What to do
In the data below, how many lines include the string "address"? Give only the number.

Task inputs
*****
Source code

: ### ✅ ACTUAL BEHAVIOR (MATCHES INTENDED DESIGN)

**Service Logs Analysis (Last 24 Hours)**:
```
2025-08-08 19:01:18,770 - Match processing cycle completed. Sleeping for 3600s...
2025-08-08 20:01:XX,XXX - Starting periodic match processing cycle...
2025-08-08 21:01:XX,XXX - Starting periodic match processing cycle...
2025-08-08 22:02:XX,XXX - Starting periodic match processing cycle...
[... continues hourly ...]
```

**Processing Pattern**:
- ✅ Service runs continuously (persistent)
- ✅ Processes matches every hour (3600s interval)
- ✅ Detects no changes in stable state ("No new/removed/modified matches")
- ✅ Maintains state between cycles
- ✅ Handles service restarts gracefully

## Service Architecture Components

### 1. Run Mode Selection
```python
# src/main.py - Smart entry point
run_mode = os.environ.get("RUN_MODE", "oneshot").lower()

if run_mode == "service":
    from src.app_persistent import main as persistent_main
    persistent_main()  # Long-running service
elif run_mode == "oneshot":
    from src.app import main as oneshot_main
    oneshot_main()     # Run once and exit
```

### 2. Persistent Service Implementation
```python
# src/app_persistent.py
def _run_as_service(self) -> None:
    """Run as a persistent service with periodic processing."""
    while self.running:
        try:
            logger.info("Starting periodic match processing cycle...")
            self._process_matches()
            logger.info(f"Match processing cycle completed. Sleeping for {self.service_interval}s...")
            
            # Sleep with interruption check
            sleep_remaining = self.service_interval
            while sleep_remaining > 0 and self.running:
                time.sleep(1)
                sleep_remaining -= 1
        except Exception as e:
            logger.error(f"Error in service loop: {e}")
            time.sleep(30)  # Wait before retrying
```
*****
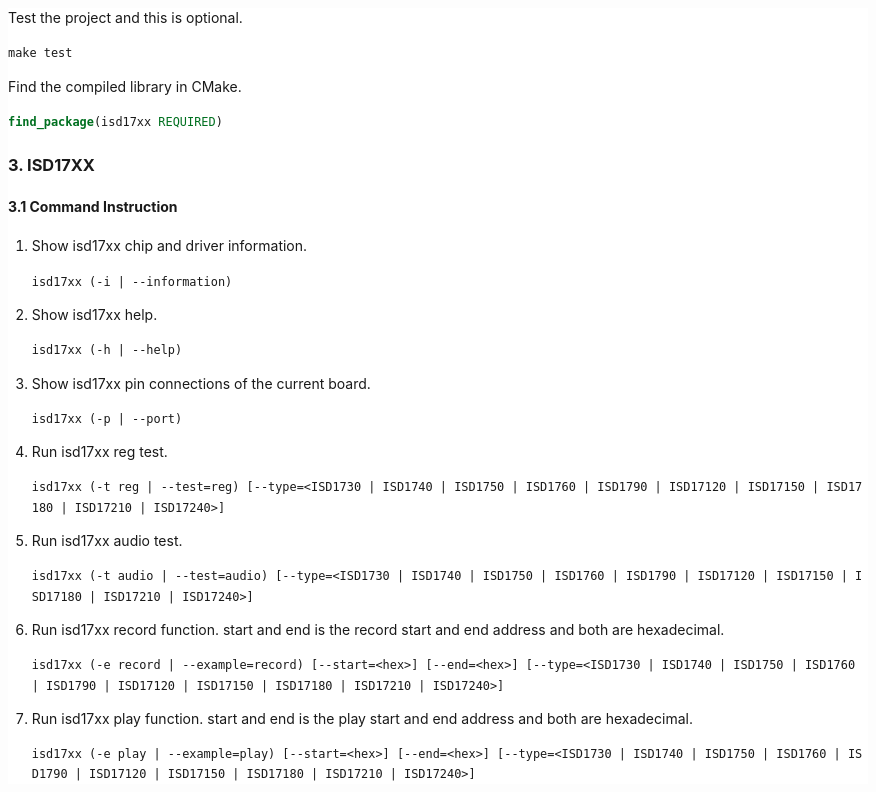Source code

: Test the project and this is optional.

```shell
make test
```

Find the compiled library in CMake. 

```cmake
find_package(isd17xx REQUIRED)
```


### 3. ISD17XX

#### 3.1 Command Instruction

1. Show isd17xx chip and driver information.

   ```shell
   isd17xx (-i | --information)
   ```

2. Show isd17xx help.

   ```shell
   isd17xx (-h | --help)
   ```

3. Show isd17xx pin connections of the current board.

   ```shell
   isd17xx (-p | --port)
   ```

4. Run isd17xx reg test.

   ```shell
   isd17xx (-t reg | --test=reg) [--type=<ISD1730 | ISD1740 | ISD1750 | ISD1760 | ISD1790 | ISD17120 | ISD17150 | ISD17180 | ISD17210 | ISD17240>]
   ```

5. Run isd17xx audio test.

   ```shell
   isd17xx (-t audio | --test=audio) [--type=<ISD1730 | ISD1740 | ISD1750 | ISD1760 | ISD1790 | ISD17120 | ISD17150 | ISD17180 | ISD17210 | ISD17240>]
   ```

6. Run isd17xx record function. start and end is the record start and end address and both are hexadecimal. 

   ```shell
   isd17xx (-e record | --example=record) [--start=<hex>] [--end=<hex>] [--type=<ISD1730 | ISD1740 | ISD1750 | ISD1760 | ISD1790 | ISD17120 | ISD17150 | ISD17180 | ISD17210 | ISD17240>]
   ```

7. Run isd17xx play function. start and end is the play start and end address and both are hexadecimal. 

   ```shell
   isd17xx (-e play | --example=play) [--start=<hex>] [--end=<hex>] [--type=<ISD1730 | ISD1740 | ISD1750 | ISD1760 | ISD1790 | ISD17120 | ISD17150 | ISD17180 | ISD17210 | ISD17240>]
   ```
*****
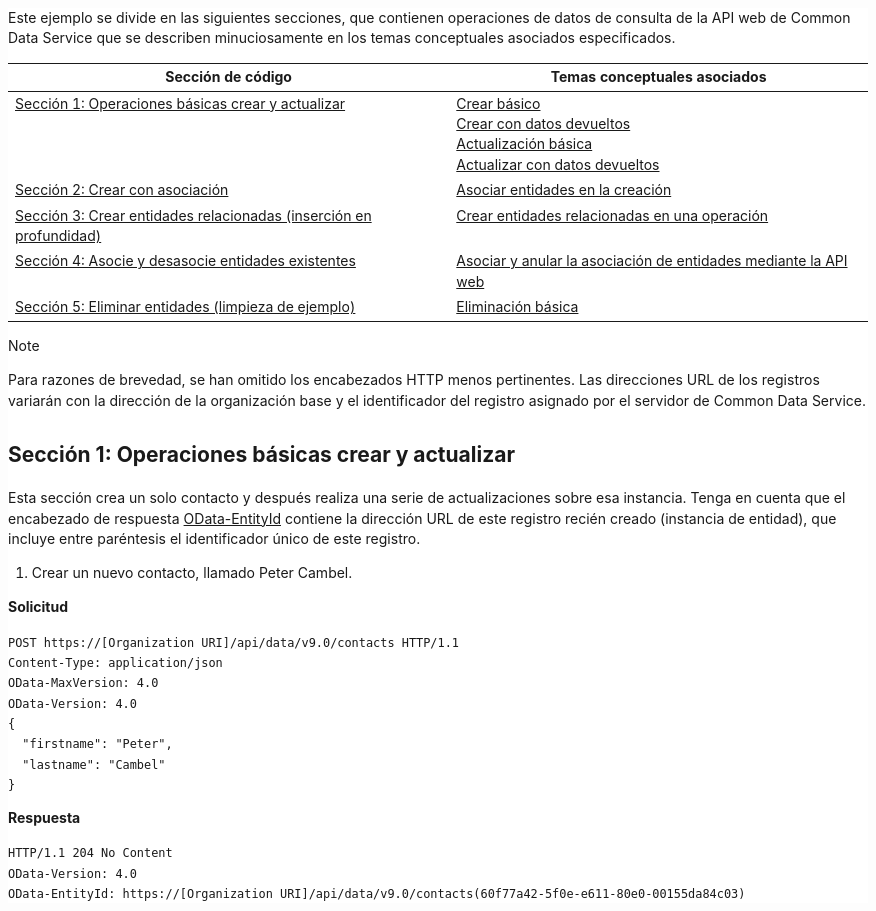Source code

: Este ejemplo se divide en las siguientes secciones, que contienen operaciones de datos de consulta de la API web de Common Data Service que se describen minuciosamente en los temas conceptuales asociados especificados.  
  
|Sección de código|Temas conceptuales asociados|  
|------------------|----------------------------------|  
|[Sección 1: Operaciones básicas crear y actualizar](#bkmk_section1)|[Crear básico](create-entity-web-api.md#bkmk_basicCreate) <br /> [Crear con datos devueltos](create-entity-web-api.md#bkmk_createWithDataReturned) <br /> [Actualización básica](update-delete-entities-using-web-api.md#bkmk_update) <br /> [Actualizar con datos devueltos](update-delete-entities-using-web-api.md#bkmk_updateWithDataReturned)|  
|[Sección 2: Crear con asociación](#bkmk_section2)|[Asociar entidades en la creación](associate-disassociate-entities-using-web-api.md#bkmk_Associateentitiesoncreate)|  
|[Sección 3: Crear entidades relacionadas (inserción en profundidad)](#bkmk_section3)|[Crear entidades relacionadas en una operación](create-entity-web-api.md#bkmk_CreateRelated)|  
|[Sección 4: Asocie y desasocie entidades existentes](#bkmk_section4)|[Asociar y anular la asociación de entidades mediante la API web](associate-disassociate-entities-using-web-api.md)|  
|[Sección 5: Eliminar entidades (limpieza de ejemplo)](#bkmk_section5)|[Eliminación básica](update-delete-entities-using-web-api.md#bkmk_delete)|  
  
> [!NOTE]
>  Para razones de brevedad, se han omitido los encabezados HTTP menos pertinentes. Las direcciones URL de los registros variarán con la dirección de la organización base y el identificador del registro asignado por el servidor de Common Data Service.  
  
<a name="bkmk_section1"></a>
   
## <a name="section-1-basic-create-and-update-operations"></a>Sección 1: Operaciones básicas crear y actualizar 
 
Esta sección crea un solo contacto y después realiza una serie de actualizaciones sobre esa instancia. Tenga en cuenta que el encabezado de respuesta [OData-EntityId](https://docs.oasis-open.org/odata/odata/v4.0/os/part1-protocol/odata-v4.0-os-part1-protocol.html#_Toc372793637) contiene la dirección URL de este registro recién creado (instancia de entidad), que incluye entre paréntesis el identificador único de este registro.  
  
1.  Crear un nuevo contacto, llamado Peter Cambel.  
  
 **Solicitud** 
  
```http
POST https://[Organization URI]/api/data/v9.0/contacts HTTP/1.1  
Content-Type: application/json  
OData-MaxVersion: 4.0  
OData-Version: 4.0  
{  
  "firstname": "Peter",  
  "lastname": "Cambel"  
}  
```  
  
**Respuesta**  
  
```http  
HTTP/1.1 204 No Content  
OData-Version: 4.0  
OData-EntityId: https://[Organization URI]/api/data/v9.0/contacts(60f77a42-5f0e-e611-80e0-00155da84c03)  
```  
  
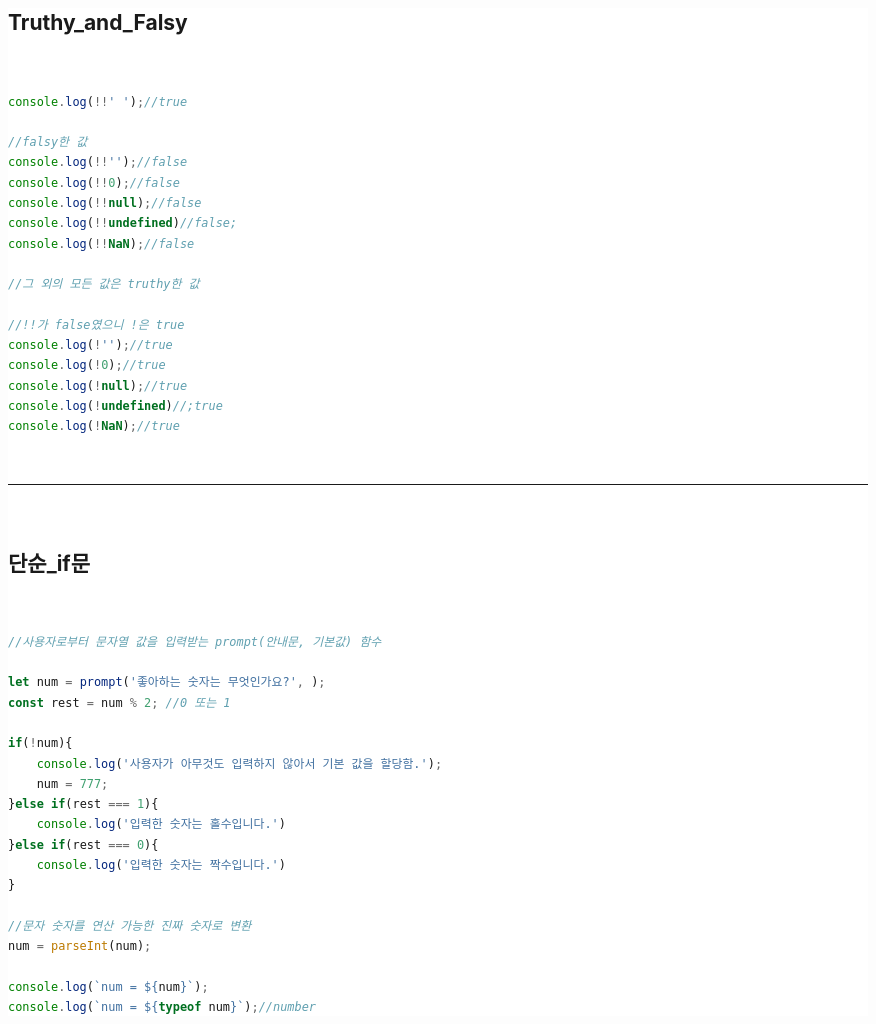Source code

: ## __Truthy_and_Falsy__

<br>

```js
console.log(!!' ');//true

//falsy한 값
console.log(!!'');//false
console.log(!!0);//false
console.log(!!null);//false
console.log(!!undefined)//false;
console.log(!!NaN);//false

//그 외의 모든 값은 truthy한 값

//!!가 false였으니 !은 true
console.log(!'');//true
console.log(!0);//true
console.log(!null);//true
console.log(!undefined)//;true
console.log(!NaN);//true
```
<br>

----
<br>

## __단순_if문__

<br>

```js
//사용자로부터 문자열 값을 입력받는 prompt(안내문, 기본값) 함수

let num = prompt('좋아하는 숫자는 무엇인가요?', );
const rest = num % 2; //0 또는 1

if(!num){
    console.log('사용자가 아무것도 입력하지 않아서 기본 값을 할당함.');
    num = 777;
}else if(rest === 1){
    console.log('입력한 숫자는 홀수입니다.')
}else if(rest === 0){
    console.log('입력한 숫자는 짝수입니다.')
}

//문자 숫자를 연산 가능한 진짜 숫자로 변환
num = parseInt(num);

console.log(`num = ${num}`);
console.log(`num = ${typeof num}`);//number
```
*****
Expected output
2